Qu’est-ce à dire ? Allons-nous en tirer une vaine gloire en faveur de notre pays ? Nous ne serions pas des vrais mystiques, si nous le faisions, car nous savons que tout bien vient de Dieu seul et est un don gratuit qu’on peut perdre si on s’en prévaut orgueilleusement. De même que le disciple se considère comme zéro et tremble dans le sentiment de la responsabilité des faveurs reçues, une nation, être collectif, doit d’autant plus s’humilier que le Seigneur lui aura davantage donné. Tout être n’est qu’un instrument entre Ses mains divines.


Chaque peuple a, du reste, sa mission particulière qui ne manque pas de noblesse et de beauté. Notre tâche, c’est d’être des apôtres de l’idéal dans le monde ; nous n’avons à en tirer aucune vanité, mais nous devons le rappeler souvent aux Français qui seraient tentés de l’oublier. Que nos amis et adhérents étrangers ne s’en froissent nullement. Nous leur présentons toutes nos excuses si, parfois, involontairement, nous avons pu blesser leur susceptibilité à cet égard.


La mission du Verbe est universelle et Il n’a pas de préférence arbitraire en faveur d’une nation quelconque. Tous les hommes sont Ses enfants et tous sont appelés au salut qui vient de Lui. Cela ne L’empêche pas d’avoir confié à chaque peuple un travail déterminé que ce peuple serait coupable de méconnaître et de négliger.

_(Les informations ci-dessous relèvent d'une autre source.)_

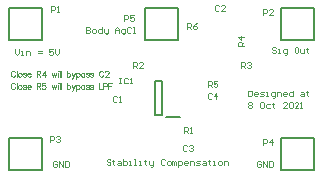
<source format=gto>
G04*
G04 #@! TF.GenerationSoftware,Altium Limited,Altium Designer,20.1.12 (249)*
G04*
G04 Layer_Color=65535*
%FSLAX44Y44*%
%MOMM*%
G71*
G04*
G04 #@! TF.SameCoordinates,1844C3CC-A0EC-40E1-9444-F8D5987F7045*
G04*
G04*
G04 #@! TF.FilePolarity,Positive*
G04*
G01*
G75*
%ADD10C,0.2000*%
%ADD11C,0.1000*%
D10*
X29200Y116550D02*
Y143450D01*
X800D02*
X29200D01*
X800Y116550D02*
Y143450D01*
Y116550D02*
X29200D01*
Y6550D02*
Y33450D01*
X800D02*
X29200D01*
X800Y6550D02*
Y33450D01*
Y6550D02*
X29200D01*
X259200D02*
Y33450D01*
X230800D02*
X259200D01*
X230800Y6550D02*
Y33450D01*
Y6550D02*
X259200D01*
Y116550D02*
Y143450D01*
X230800D02*
X259200D01*
X230800Y116550D02*
Y143450D01*
Y116550D02*
X259200D01*
X144200D02*
Y143450D01*
X115800D02*
X144200D01*
X115800Y116550D02*
Y143450D01*
Y116550D02*
X144200D01*
X124500Y53000D02*
X130500D01*
X124500D02*
Y82000D01*
X130500D01*
Y53000D02*
Y82000D01*
X134000Y51500D02*
X146000D01*
D11*
X203500Y73562D02*
Y68564D01*
X205999D01*
X206832Y69397D01*
Y72730D01*
X205999Y73562D01*
X203500D01*
X210998Y68564D02*
X209331D01*
X208498Y69397D01*
Y71063D01*
X209331Y71896D01*
X210998D01*
X211831Y71063D01*
Y70230D01*
X208498D01*
X213497Y68564D02*
X215996D01*
X216829Y69397D01*
X215996Y70230D01*
X214330D01*
X213497Y71063D01*
X214330Y71896D01*
X216829D01*
X218495Y68564D02*
X220161D01*
X219328D01*
Y71896D01*
X218495D01*
X224326Y66898D02*
X225160D01*
X225993Y67731D01*
Y71896D01*
X223493D01*
X222660Y71063D01*
Y69397D01*
X223493Y68564D01*
X225993D01*
X227659D02*
Y71896D01*
X230158D01*
X230991Y71063D01*
Y68564D01*
X235156D02*
X233490D01*
X232657Y69397D01*
Y71063D01*
X233490Y71896D01*
X235156D01*
X235989Y71063D01*
Y70230D01*
X232657D01*
X240988Y73562D02*
Y68564D01*
X238489D01*
X237656Y69397D01*
Y71063D01*
X238489Y71896D01*
X240988D01*
X248485D02*
X250151D01*
X250984Y71063D01*
Y68564D01*
X248485D01*
X247652Y69397D01*
X248485Y70230D01*
X250984D01*
X253484Y72730D02*
Y71896D01*
X252651D01*
X254317D01*
X253484D01*
Y69397D01*
X254317Y68564D01*
X203500Y62665D02*
X204333Y63498D01*
X205999D01*
X206832Y62665D01*
Y61832D01*
X205999Y60999D01*
X206832Y60166D01*
Y59333D01*
X205999Y58500D01*
X204333D01*
X203500Y59333D01*
Y60166D01*
X204333Y60999D01*
X203500Y61832D01*
Y62665D01*
X204333Y60999D02*
X205999D01*
X215996Y63498D02*
X214330D01*
X213497Y62665D01*
Y59333D01*
X214330Y58500D01*
X215996D01*
X216829Y59333D01*
Y62665D01*
X215996Y63498D01*
X221827Y61832D02*
X219328D01*
X218495Y60999D01*
Y59333D01*
X219328Y58500D01*
X221827D01*
X224326Y62665D02*
Y61832D01*
X223493D01*
X225160D01*
X224326D01*
Y59333D01*
X225160Y58500D01*
X235989D02*
X232657D01*
X235989Y61832D01*
Y62665D01*
X235156Y63498D01*
X233490D01*
X232657Y62665D01*
X237656D02*
X238489Y63498D01*
X240155D01*
X240988Y62665D01*
Y59333D01*
X240155Y58500D01*
X238489D01*
X237656Y59333D01*
Y62665D01*
X245986Y58500D02*
X242654D01*
X245986Y61832D01*
Y62665D01*
X245153Y63498D01*
X243487D01*
X242654Y62665D01*
X247652Y58500D02*
X249318D01*
X248485D01*
Y63498D01*
X247652Y62665D01*
X6071Y89028D02*
X5833Y89504D01*
X5357Y89980D01*
X4880Y90218D01*
X3928D01*
X3452Y89980D01*
X2976Y89504D01*
X2738Y89028D01*
X2500Y88314D01*
Y87124D01*
X2738Y86410D01*
X2976Y85934D01*
X3452Y85457D01*
X3928Y85219D01*
X4880D01*
X5357Y85457D01*
X5833Y85934D01*
X6071Y86410D01*
X7475Y90218D02*
Y85219D01*
X9713Y88552D02*
X9237Y88314D01*
X8761Y87838D01*
X8522Y87124D01*
Y86648D01*
X8761Y85934D01*
X9237Y85457D01*
X9713Y85219D01*
X10427D01*
X10903Y85457D01*
X11379Y85934D01*
X11617Y86648D01*
Y87124D01*
X11379Y87838D01*
X10903Y88314D01*
X10427Y88552D01*
X9713D01*
X15331Y87838D02*
X15093Y88314D01*
X14378Y88552D01*
X13664D01*
X12950Y88314D01*
X12712Y87838D01*
X12950Y87362D01*
X13426Y87124D01*
X14616Y86886D01*
X15093Y86648D01*
X15331Y86172D01*
Y85934D01*
X15093Y85457D01*
X14378Y85219D01*
X13664D01*
X12950Y85457D01*
X12712Y85934D01*
X16378Y87124D02*
X19234D01*
Y87600D01*
X18996Y88076D01*
X18758Y88314D01*
X18282Y88552D01*
X17568D01*
X17092Y88314D01*
X16616Y87838D01*
X16378Y87124D01*
Y86648D01*
X16616Y85934D01*
X17092Y85457D01*
X17568Y85219D01*
X18282D01*
X18758Y85457D01*
X19234Y85934D01*
X24233Y90218D02*
Y85219D01*
Y90218D02*
X26376D01*
X27090Y89980D01*
X27328Y89742D01*
X27566Y89266D01*
Y88790D01*
X27328Y88314D01*
X27090Y88076D01*
X26376Y87838D01*
X24233D01*
X25900D02*
X27566Y85219D01*
X31065Y90218D02*
X28685Y86886D01*
X32255D01*
X31065Y90218D02*
Y85219D01*
X37064Y88552D02*
X38016Y85219D01*
X38968Y88552D02*
X38016Y85219D01*
X38968Y88552D02*
X39920Y85219D01*
X40873Y88552D02*
X39920Y85219D01*
X42515Y90218D02*
X42753Y89980D01*
X42991Y90218D01*
X42753Y90456D01*
X42515Y90218D01*
X42753Y88552D02*
Y85219D01*
X43872Y90218D02*
Y85219D01*
X44920Y90218D02*
Y85219D01*
X49895Y90218D02*
Y85219D01*
Y87838D02*
X50371Y88314D01*
X50847Y88552D01*
X51561D01*
X52037Y88314D01*
X52513Y87838D01*
X52751Y87124D01*
Y86648D01*
X52513Y85934D01*
X52037Y85457D01*
X51561Y85219D01*
X50847D01*
X50371Y85457D01*
X49895Y85934D01*
X54060Y88552D02*
X55489Y85219D01*
X56917Y88552D02*
X55489Y85219D01*
X55012Y84267D01*
X54536Y83791D01*
X54060Y83553D01*
X53822D01*
X57750Y88552D02*
Y83553D01*
Y87838D02*
X58226Y88314D01*
X58702Y88552D01*
X59416D01*
X59892Y88314D01*
X60368Y87838D01*
X60607Y87124D01*
Y86648D01*
X60368Y85934D01*
X59892Y85457D01*
X59416Y85219D01*
X58702D01*
X58226Y85457D01*
X57750Y85934D01*
X64534Y88552D02*
Y85219D01*
Y87838D02*
X64058Y88314D01*
X63582Y88552D01*
X62868D01*
X62392Y88314D01*
X61916Y87838D01*
X61678Y87124D01*
Y86648D01*
X61916Y85934D01*
X62392Y85457D01*
X62868Y85219D01*
X63582D01*
X64058Y85457D01*
X64534Y85934D01*
X68486Y87838D02*
X68248Y88314D01*
X67534Y88552D01*
X66820D01*
X66105Y88314D01*
X65867Y87838D01*
X66105Y87362D01*
X66582Y87124D01*
X67772Y86886D01*
X68248Y86648D01*
X68486Y86172D01*
Y85934D01*
X68248Y85457D01*
X67534Y85219D01*
X66820D01*
X66105Y85457D01*
X65867Y85934D01*
X72152Y87838D02*
X71914Y88314D01*
X71200Y88552D01*
X70485D01*
X69771Y88314D01*
X69533Y87838D01*
X69771Y87362D01*
X70247Y87124D01*
X71438Y86886D01*
X71914Y86648D01*
X72152Y86172D01*
Y85934D01*
X71914Y85457D01*
X71200Y85219D01*
X70485D01*
X69771Y85457D01*
X69533Y85934D01*
X80697Y89028D02*
X80459Y89504D01*
X79983Y89980D01*
X79507Y90218D01*
X78555D01*
X78079Y89980D01*
X77603Y89504D01*
X77365Y89028D01*
X77127Y88314D01*
Y87124D01*
X77365Y86410D01*
X77603Y85934D01*
X78079Y85457D01*
X78555Y85219D01*
X79507D01*
X79983Y85457D01*
X80459Y85934D01*
X80697Y86410D01*
X82340Y89028D02*
Y89266D01*
X82578Y89742D01*
X82816Y89980D01*
X83292Y90218D01*
X84244D01*
X84720Y89980D01*
X84958Y89742D01*
X85197Y89266D01*
Y88790D01*
X84958Y88314D01*
X84482Y87600D01*
X82102Y85219D01*
X85435D01*
X6071Y78725D02*
X5833Y79201D01*
X5357Y79677D01*
X4880Y79915D01*
X3928D01*
X3452Y79677D01*
X2976Y79201D01*
X2738Y78725D01*
X2500Y78011D01*
Y76821D01*
X2738Y76107D01*
X2976Y75630D01*
X3452Y75154D01*
X3928Y74916D01*
X4880D01*
X5357Y75154D01*
X5833Y75630D01*
X6071Y76107D01*
X7475Y79915D02*
Y74916D01*
X9713Y78249D02*
X9237Y78011D01*
X8761Y77535D01*
X8522Y76821D01*
Y76345D01*
X8761Y75630D01*
X9237Y75154D01*
X9713Y74916D01*
X10427D01*
X10903Y75154D01*
X11379Y75630D01*
X11617Y76345D01*
Y76821D01*
X11379Y77535D01*
X10903Y78011D01*
X10427Y78249D01*
X9713D01*
X15331Y77535D02*
X15093Y78011D01*
X14378Y78249D01*
X13664D01*
X12950Y78011D01*
X12712Y77535D01*
X12950Y77059D01*
X13426Y76821D01*
X14616Y76583D01*
X15093Y76345D01*
X15331Y75869D01*
Y75630D01*
X15093Y75154D01*
X14378Y74916D01*
X13664D01*
X12950Y75154D01*
X12712Y75630D01*
X16378Y76821D02*
X19234D01*
Y77297D01*
X18996Y77773D01*
X18758Y78011D01*
X18282Y78249D01*
X17568D01*
X17092Y78011D01*
X16616Y77535D01*
X16378Y76821D01*
Y76345D01*
X16616Y75630D01*
X17092Y75154D01*
X17568Y74916D01*
X18282D01*
X18758Y75154D01*
X19234Y75630D01*
X24233Y79915D02*
Y74916D01*
Y79915D02*
X26376D01*
X27090Y79677D01*
X27328Y79439D01*
X27566Y78963D01*
Y78487D01*
X27328Y78011D01*
X27090Y77773D01*
X26376Y77535D01*
X24233D01*
X25900D02*
X27566Y74916D01*
X31541Y79915D02*
X29161D01*
X28923Y77773D01*
X29161Y78011D01*
X29875Y78249D01*
X30589D01*
X31303Y78011D01*
X31779Y77535D01*
X32018Y76821D01*
Y76345D01*
X31779Y75630D01*
X31303Y75154D01*
X30589Y74916D01*
X29875D01*
X29161Y75154D01*
X28923Y75392D01*
X28685Y75869D01*
X37064Y78249D02*
X38016Y74916D01*
X38968Y78249D02*
X38016Y74916D01*
X38968Y78249D02*
X39920Y74916D01*
X40873Y78249D02*
X39920Y74916D01*
X42515Y79915D02*
X42753Y79677D01*
X42991Y79915D01*
X42753Y80153D01*
X42515Y79915D01*
X42753Y78249D02*
Y74916D01*
X43872Y79915D02*
Y74916D01*
X44920Y79915D02*
Y74916D01*
X49895Y79915D02*
Y74916D01*
Y77535D02*
X50371Y78011D01*
X50847Y78249D01*
X51561D01*
X52037Y78011D01*
X52513Y77535D01*
X52751Y76821D01*
Y76345D01*
X52513Y75630D01*
X52037Y75154D01*
X51561Y74916D01*
X50847D01*
X50371Y75154D01*
X49895Y75630D01*
X54060Y78249D02*
X55489Y74916D01*
X56917Y78249D02*
X55489Y74916D01*
X55012Y73964D01*
X54536Y73488D01*
X54060Y73250D01*
X53822D01*
X57750Y78249D02*
Y73250D01*
Y77535D02*
X58226Y78011D01*
X58702Y78249D01*
X59416D01*
X59892Y78011D01*
X60368Y77535D01*
X60607Y76821D01*
Y76345D01*
X60368Y75630D01*
X59892Y75154D01*
X59416Y74916D01*
X58702D01*
X58226Y75154D01*
X57750Y75630D01*
X64534Y78249D02*
Y74916D01*
Y77535D02*
X64058Y78011D01*
X63582Y78249D01*
X62868D01*
X62392Y78011D01*
X61916Y77535D01*
X61678Y76821D01*
Y76345D01*
X61916Y75630D01*
X62392Y75154D01*
X62868Y74916D01*
X63582D01*
X64058Y75154D01*
X64534Y75630D01*
X68486Y77535D02*
X68248Y78011D01*
X67534Y78249D01*
X66820D01*
X66105Y78011D01*
X65867Y77535D01*
X66105Y77059D01*
X66582Y76821D01*
X67772Y76583D01*
X68248Y76345D01*
X68486Y75869D01*
Y75630D01*
X68248Y75154D01*
X67534Y74916D01*
X66820D01*
X66105Y75154D01*
X65867Y75630D01*
X72152Y77535D02*
X71914Y78011D01*
X71200Y78249D01*
X70485D01*
X69771Y78011D01*
X69533Y77535D01*
X69771Y77059D01*
X70247Y76821D01*
X71438Y76583D01*
X71914Y76345D01*
X72152Y75869D01*
Y75630D01*
X71914Y75154D01*
X71200Y74916D01*
X70485D01*
X69771Y75154D01*
X69533Y75630D01*
X77127Y79915D02*
Y74916D01*
X79983D01*
X80531Y77297D02*
X82673D01*
X83387Y77535D01*
X83625Y77773D01*
X83863Y78249D01*
Y78963D01*
X83625Y79439D01*
X83387Y79677D01*
X82673Y79915D01*
X80531D01*
Y74916D01*
X84982Y79915D02*
Y74916D01*
Y79915D02*
X88077D01*
X84982Y77535D02*
X86887D01*
X86832Y14331D02*
X85999Y15165D01*
X84333D01*
X83500Y14331D01*
Y13498D01*
X84333Y12665D01*
X85999D01*
X86832Y11832D01*
Y10999D01*
X85999Y10166D01*
X84333D01*
X83500Y10999D01*
X89331Y14331D02*
Y13498D01*
X88498D01*
X90164D01*
X89331D01*
Y10999D01*
X90164Y10166D01*
X93497Y13498D02*
X95163D01*
X95996Y12665D01*
Y10166D01*
X93497D01*
X92664Y10999D01*
X93497Y11832D01*
X95996D01*
X97662Y15165D02*
Y10166D01*
X100161D01*
X100994Y10999D01*
Y11832D01*
Y12665D01*
X100161Y13498D01*
X97662D01*
X102660Y10166D02*
X104326D01*
X103493D01*
Y13498D01*
X102660D01*
X106826Y10166D02*
X108492D01*
X107659D01*
Y15165D01*
X106826D01*
X110991Y10166D02*
X112657D01*
X111824D01*
Y13498D01*
X110991D01*
X115989Y14331D02*
Y13498D01*
X115156D01*
X116823D01*
X115989D01*
Y10999D01*
X116823Y10166D01*
X119322Y13498D02*
Y10999D01*
X120155Y10166D01*
X122654D01*
Y9333D01*
X121821Y8500D01*
X120988D01*
X122654Y10166D02*
Y13498D01*
X132651Y14331D02*
X131818Y15165D01*
X130152D01*
X129318Y14331D01*
Y10999D01*
X130152Y10166D01*
X131818D01*
X132651Y10999D01*
X135150Y10166D02*
X136816D01*
X137649Y10999D01*
Y12665D01*
X136816Y13498D01*
X135150D01*
X134317Y12665D01*
Y10999D01*
X135150Y10166D01*
X139315D02*
Y13498D01*
X140148D01*
X140981Y12665D01*
Y10166D01*
Y12665D01*
X141814Y13498D01*
X142647Y12665D01*
Y10166D01*
X144313Y8500D02*
Y13498D01*
X146813D01*
X147646Y12665D01*
Y10999D01*
X146813Y10166D01*
X144313D01*
X151811D02*
X150145D01*
X149312Y10999D01*
Y12665D01*
X150145Y13498D01*
X151811D01*
X152644Y12665D01*
Y11832D01*
X149312D01*
X154310Y10166D02*
Y13498D01*
X156809D01*
X157642Y12665D01*
Y10166D01*
X159309D02*
X161808D01*
X162641Y10999D01*
X161808Y11832D01*
X160142D01*
X159309Y12665D01*
X160142Y13498D01*
X162641D01*
X165140D02*
X166806D01*
X167639Y12665D01*
Y10166D01*
X165140D01*
X164307Y10999D01*
X165140Y11832D01*
X167639D01*
X170138Y14331D02*
Y13498D01*
X169305D01*
X170971D01*
X170138D01*
Y10999D01*
X170971Y10166D01*
X173471D02*
X175137D01*
X174304D01*
Y13498D01*
X173471D01*
X178469Y10166D02*
X180135D01*
X180968Y10999D01*
Y12665D01*
X180135Y13498D01*
X178469D01*
X177636Y12665D01*
Y10999D01*
X178469Y10166D01*
X182634D02*
Y13498D01*
X185133D01*
X185967Y12665D01*
Y10166D01*
X6000Y108498D02*
Y105166D01*
X7666Y103500D01*
X9332Y105166D01*
Y108498D01*
X10998Y103500D02*
X12665D01*
X11831D01*
Y106832D01*
X10998D01*
X15164Y103500D02*
Y106832D01*
X17663D01*
X18496Y105999D01*
Y103500D01*
X25160Y105166D02*
X28493D01*
X25160Y106832D02*
X28493D01*
X38489Y108498D02*
X35157D01*
Y105999D01*
X36823Y106832D01*
X37656D01*
X38489Y105999D01*
Y104333D01*
X37656Y103500D01*
X35990D01*
X35157Y104333D01*
X40156Y108498D02*
Y105166D01*
X41822Y103500D01*
X43488Y105166D01*
Y108498D01*
X41832Y12665D02*
X40999Y13498D01*
X39333D01*
X38500Y12665D01*
Y9333D01*
X39333Y8500D01*
X40999D01*
X41832Y9333D01*
Y10999D01*
X40166D01*
X43498Y8500D02*
Y13498D01*
X46831Y8500D01*
Y13498D01*
X48497D02*
Y8500D01*
X50996D01*
X51829Y9333D01*
Y12665D01*
X50996Y13498D01*
X48497D01*
X214332Y12665D02*
X213499Y13498D01*
X211833D01*
X211000Y12665D01*
Y9333D01*
X211833Y8500D01*
X213499D01*
X214332Y9333D01*
Y10999D01*
X212666D01*
X215998Y8500D02*
Y13498D01*
X219331Y8500D01*
Y13498D01*
X220997D02*
Y8500D01*
X223496D01*
X224329Y9333D01*
Y12665D01*
X223496Y13498D01*
X220997D01*
X226832Y109331D02*
X225999Y110164D01*
X224333D01*
X223500Y109331D01*
Y108498D01*
X224333Y107665D01*
X225999D01*
X226832Y106832D01*
Y105999D01*
X225999Y105166D01*
X224333D01*
X223500Y105999D01*
X228498Y105166D02*
X230165D01*
X229331D01*
Y108498D01*
X228498D01*
X234330Y103500D02*
X235163D01*
X235996Y104333D01*
Y108498D01*
X233497D01*
X232664Y107665D01*
Y105999D01*
X233497Y105166D01*
X235996D01*
X245160Y110164D02*
X243493D01*
X242660Y109331D01*
Y105999D01*
X243493Y105166D01*
X245160D01*
X245993Y105999D01*
Y109331D01*
X245160Y110164D01*
X247659Y108498D02*
Y105999D01*
X248492Y105166D01*
X250991D01*
Y108498D01*
X253490Y109331D02*
Y108498D01*
X252657D01*
X254323D01*
X253490D01*
Y105999D01*
X254323Y105166D01*
X66000Y127664D02*
Y122666D01*
X68499D01*
X69332Y123499D01*
Y124332D01*
X68499Y125165D01*
X66000D01*
X68499D01*
X69332Y125998D01*
Y126831D01*
X68499Y127664D01*
X66000D01*
X71831Y122666D02*
X73498D01*
X74331Y123499D01*
Y125165D01*
X73498Y125998D01*
X71831D01*
X70998Y125165D01*
Y123499D01*
X71831Y122666D01*
X79329Y127664D02*
Y122666D01*
X76830D01*
X75997Y123499D01*
Y125165D01*
X76830Y125998D01*
X79329D01*
X80995D02*
Y123499D01*
X81828Y122666D01*
X84327D01*
Y121833D01*
X83494Y121000D01*
X82661D01*
X84327Y122666D02*
Y125998D01*
X90992Y122666D02*
Y125998D01*
X92658Y127664D01*
X94324Y125998D01*
Y122666D01*
Y125165D01*
X90992D01*
X97656Y121000D02*
X98489D01*
X99322Y121833D01*
Y125998D01*
X96823D01*
X95990Y125165D01*
Y123499D01*
X96823Y122666D01*
X99322D01*
X104321Y126831D02*
X103488Y127664D01*
X101822D01*
X100989Y126831D01*
Y123499D01*
X101822Y122666D01*
X103488D01*
X104321Y123499D01*
X105987Y122666D02*
X107653D01*
X106820D01*
Y127664D01*
X105987D01*
X151585Y126001D02*
Y130999D01*
X154084D01*
X154917Y130166D01*
Y128500D01*
X154084Y127667D01*
X151585D01*
X153251D02*
X154917Y126001D01*
X159915Y130999D02*
X158249Y130166D01*
X156583Y128500D01*
Y126834D01*
X157416Y126001D01*
X159082D01*
X159915Y126834D01*
Y127667D01*
X159082Y128500D01*
X156583D01*
X169085Y76251D02*
Y81249D01*
X171584D01*
X172417Y80416D01*
Y78750D01*
X171584Y77917D01*
X169085D01*
X170751D02*
X172417Y76251D01*
X177415Y81249D02*
X174083D01*
Y78750D01*
X175749Y79583D01*
X176582D01*
X177415Y78750D01*
Y77084D01*
X176582Y76251D01*
X174916D01*
X174083Y77084D01*
X172417Y70666D02*
X171584Y71499D01*
X169918D01*
X169085Y70666D01*
Y67334D01*
X169918Y66501D01*
X171584D01*
X172417Y67334D01*
X176582Y66501D02*
Y71499D01*
X174083Y69000D01*
X177415D01*
X199499Y111335D02*
X194501D01*
Y113834D01*
X195334Y114667D01*
X197000D01*
X197833Y113834D01*
Y111335D01*
Y113001D02*
X199499Y114667D01*
Y118832D02*
X194501D01*
X197000Y116333D01*
Y119665D01*
X197085Y92751D02*
Y97749D01*
X199584D01*
X200417Y96916D01*
Y95250D01*
X199584Y94417D01*
X197085D01*
X198751D02*
X200417Y92751D01*
X202083Y96916D02*
X202916Y97749D01*
X204582D01*
X205415Y96916D01*
Y96083D01*
X204582Y95250D01*
X203749D01*
X204582D01*
X205415Y94417D01*
Y93584D01*
X204582Y92751D01*
X202916D01*
X202083Y93584D01*
X105835Y92501D02*
Y97499D01*
X108334D01*
X109167Y96666D01*
Y95000D01*
X108334Y94167D01*
X105835D01*
X107501D02*
X109167Y92501D01*
X114165D02*
X110833D01*
X114165Y95833D01*
Y96666D01*
X113332Y97499D01*
X111666D01*
X110833Y96666D01*
X149168Y37501D02*
Y42499D01*
X151667D01*
X152500Y41666D01*
Y40000D01*
X151667Y39167D01*
X149168D01*
X150834D02*
X152500Y37501D01*
X154166D02*
X155832D01*
X154999D01*
Y42499D01*
X154166Y41666D01*
X98335Y132501D02*
Y137499D01*
X100834D01*
X101667Y136666D01*
Y135000D01*
X100834Y134167D01*
X98335D01*
X106665Y137499D02*
X103333D01*
Y135000D01*
X104999Y135833D01*
X105832D01*
X106665Y135000D01*
Y133334D01*
X105832Y132501D01*
X104166D01*
X103333Y133334D01*
X215835Y27501D02*
Y32499D01*
X218334D01*
X219167Y31666D01*
Y30000D01*
X218334Y29167D01*
X215835D01*
X223332Y27501D02*
Y32499D01*
X220833Y30000D01*
X224165D01*
X35835Y30001D02*
Y34999D01*
X38334D01*
X39167Y34166D01*
Y32500D01*
X38334Y31667D01*
X35835D01*
X40833Y34166D02*
X41666Y34999D01*
X43332D01*
X44165Y34166D01*
Y33333D01*
X43332Y32500D01*
X42499D01*
X43332D01*
X44165Y31667D01*
Y30834D01*
X43332Y30001D01*
X41666D01*
X40833Y30834D01*
X215835Y137501D02*
Y142499D01*
X218334D01*
X219167Y141666D01*
Y140000D01*
X218334Y139167D01*
X215835D01*
X224165Y137501D02*
X220833D01*
X224165Y140833D01*
Y141666D01*
X223332Y142499D01*
X221666D01*
X220833Y141666D01*
X36668Y140001D02*
Y144999D01*
X39167D01*
X40000Y144166D01*
Y142500D01*
X39167Y141667D01*
X36668D01*
X41666Y140001D02*
X43332D01*
X42499D01*
Y144999D01*
X41666Y144166D01*
X94085Y84499D02*
X95751D01*
X94918D01*
Y79501D01*
X94085D01*
X95751D01*
X101583Y83666D02*
X100750Y84499D01*
X99083D01*
X98250Y83666D01*
Y80334D01*
X99083Y79501D01*
X100750D01*
X101583Y80334D01*
X103249Y79501D02*
X104915D01*
X104082D01*
Y84499D01*
X103249Y83666D01*
X151667Y26666D02*
X150834Y27499D01*
X149168D01*
X148335Y26666D01*
Y23334D01*
X149168Y22501D01*
X150834D01*
X151667Y23334D01*
X153333Y26666D02*
X154166Y27499D01*
X155832D01*
X156665Y26666D01*
Y25833D01*
X155832Y25000D01*
X154999D01*
X155832D01*
X156665Y24167D01*
Y23334D01*
X155832Y22501D01*
X154166D01*
X153333Y23334D01*
X178409Y145201D02*
X177576Y146034D01*
X175910D01*
X175077Y145201D01*
Y141869D01*
X175910Y141036D01*
X177576D01*
X178409Y141869D01*
X183408Y141036D02*
X180076D01*
X183408Y144368D01*
Y145201D01*
X182575Y146034D01*
X180909D01*
X180076Y145201D01*
X92000Y67666D02*
X91167Y68499D01*
X89501D01*
X88668Y67666D01*
Y64334D01*
X89501Y63501D01*
X91167D01*
X92000Y64334D01*
X93666Y63501D02*
X95332D01*
X94499D01*
Y68499D01*
X93666Y67666D01*
M02*

</source>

Pour ce qui concerne notre société, elle ne s’appelle pas « Les Amitiés Spirituelles Françaises » mais seulement « Les Amitiés Spirituelles ». Tous ceux qui croient au Christ-Dieu y sont donc reçus à bras ouverts, à quelque nation qu’ils appartiennent. Nous les considérons comme de vrais frères, nos égaux. Ensemble nous travaillons au règne de ce Christ dans le monde, sans la moindre idée de supériorité pour nous ou pour notre pays ; mais eux-mêmes reconnaissent volontiers la mission spéciale de la France à cet égard et ils l’aiment comme « leur seconde patrie », pour rappeler ce qu’a dit d’elle un célèbre écrivain étranger.